RECORDS FOR THIS EXERCISE:
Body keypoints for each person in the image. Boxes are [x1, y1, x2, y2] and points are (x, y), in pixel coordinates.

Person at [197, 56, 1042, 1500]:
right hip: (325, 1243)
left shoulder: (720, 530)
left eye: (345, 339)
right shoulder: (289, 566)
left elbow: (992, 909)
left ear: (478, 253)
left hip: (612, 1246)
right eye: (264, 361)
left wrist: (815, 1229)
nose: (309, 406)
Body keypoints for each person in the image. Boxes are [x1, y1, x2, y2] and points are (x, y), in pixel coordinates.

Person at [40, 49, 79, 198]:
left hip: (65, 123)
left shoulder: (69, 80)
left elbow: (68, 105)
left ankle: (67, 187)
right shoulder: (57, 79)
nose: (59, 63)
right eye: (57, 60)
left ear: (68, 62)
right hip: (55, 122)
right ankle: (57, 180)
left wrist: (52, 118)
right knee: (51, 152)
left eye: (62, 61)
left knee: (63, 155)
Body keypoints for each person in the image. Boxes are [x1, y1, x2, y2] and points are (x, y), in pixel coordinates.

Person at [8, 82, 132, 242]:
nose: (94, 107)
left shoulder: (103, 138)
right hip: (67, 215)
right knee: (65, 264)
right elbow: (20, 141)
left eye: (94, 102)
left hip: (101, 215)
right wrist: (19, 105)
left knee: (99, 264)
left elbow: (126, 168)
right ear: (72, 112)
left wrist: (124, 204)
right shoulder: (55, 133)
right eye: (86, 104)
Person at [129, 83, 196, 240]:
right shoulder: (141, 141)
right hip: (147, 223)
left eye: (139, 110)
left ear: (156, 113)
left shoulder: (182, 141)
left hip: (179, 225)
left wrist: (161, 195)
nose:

EXERCISE GOAL:
Retype the records above, but only those lines that fall between the line containing "left ear: (478, 253)" and the line containing "left knee: (63, 155)", with both of those lines included, exactly as written.

YOUR RESPONSE:
left ear: (478, 253)
left hip: (612, 1246)
right eye: (264, 361)
left wrist: (815, 1229)
nose: (309, 406)
Body keypoints for each person in the image. Boxes are [x1, y1, x2, y2] and points are (x, y), in pixel coordinates.

Person at [40, 49, 79, 198]:
left hip: (65, 123)
left shoulder: (69, 80)
left elbow: (68, 105)
left ankle: (67, 187)
right shoulder: (57, 79)
nose: (59, 63)
right eye: (57, 60)
left ear: (68, 62)
right hip: (55, 122)
right ankle: (57, 180)
left wrist: (52, 118)
right knee: (51, 152)
left eye: (62, 61)
left knee: (63, 155)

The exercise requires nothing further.